Шушашин, стараясь не зацепить за ножку скамьи, встал и, беззвучно ступая, отошёл от беседы. Минуту-другую он шёл, как-то странно обходя предметы и людей, с видом неопытного привидения, по ошибке забредшего в дневной свет.

Впрочем, воздух действительно уже тронуло пеплом, а закат, навстречу его шагам, горел гигантскими жёлтыми кострами. На закрючинах ветвей — стая чёрных картавых вороньих клякс. Застывшие ноги, постепенно разминаемые ходьбой, размертвились и быстрее проделывали шаг. Вскоре у конца бульвара Шушашин нагнал троих прохожих, шедших вплотную друг к другу. Средний, поворачиваясь то к правому, то к левому спутнику, досказывал:

— Ну, вот: подходит это он к своему дому. А у них, надо вам знать, двор, потом подворотня, потом другой двор. Подходит, говорю… ночь, все окна потушены, а только в его окне свет. Ну, известно что. И пойти, и не пойти: одно. Сунул он, это, руку в карман, а в кармане у него штучка, на ношение которой тоже документ полагается — и…

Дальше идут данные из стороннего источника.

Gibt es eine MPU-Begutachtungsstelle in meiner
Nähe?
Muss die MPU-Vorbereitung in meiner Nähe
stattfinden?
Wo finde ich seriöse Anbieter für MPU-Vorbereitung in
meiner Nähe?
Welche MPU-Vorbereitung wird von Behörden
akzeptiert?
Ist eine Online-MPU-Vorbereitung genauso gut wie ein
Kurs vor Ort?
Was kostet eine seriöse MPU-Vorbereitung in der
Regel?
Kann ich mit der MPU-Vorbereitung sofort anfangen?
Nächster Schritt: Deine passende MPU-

Шушашин хотел нагнать конец фразы, но ноги его как-то странно цеплялись за землю, он схватился за столб и вспомнил, что с утра не ел. Три спины канули в толпу. Слева была дверь с двумя меню поверх жести по бокам. Шушашин хотел было толкнуть дверную ручку, но дорогу ему перегородил кусок картона, подвешенный на шпагате:

Столовая закрыта на обед

Пришлось вспоминать, нет ли поблизости другой. Ещё четверть часа ходьбы, и Шушашин сидел у тарелки, поставленной в ряд с дюжиной других по краю узкого, крытого клеёнкой, стола. В столовке уже горело электричество. Над тарелками стоял пар и гомон голосов. Шушашин, наклонившись над своим супом, старался сосредоточить слух на стуке ложки о глину, но голоса соседей назойливо лезли в уши. Напротив, за узкой доской, взорвался весёлый смех. Шушашин взглянул сквозь суповый пар. Несколько молодых весёлых лиц с вздёрнутыми надо лбами козырьками кепок. Вероятно, вузовцы или из литфака. Широкоскулый юноша, соскабливавший хлебной коркой рыжий соус с тарелки, проглотил корку и, лукаво блеснув глазами, добавил:

— Или вот. Пишет он рассказ. Заглавие не помню. «Мы шли поздней ночью по одному из московских переулков. Чёрные окна крепко спали. Все звуки точно придавило к земле тьмой. И если б не скрип снега из-под четырёх подошв, и не протяжное надсадное пение вторых петухов…» Ха-ха, не дурно вляпался на петухах, а?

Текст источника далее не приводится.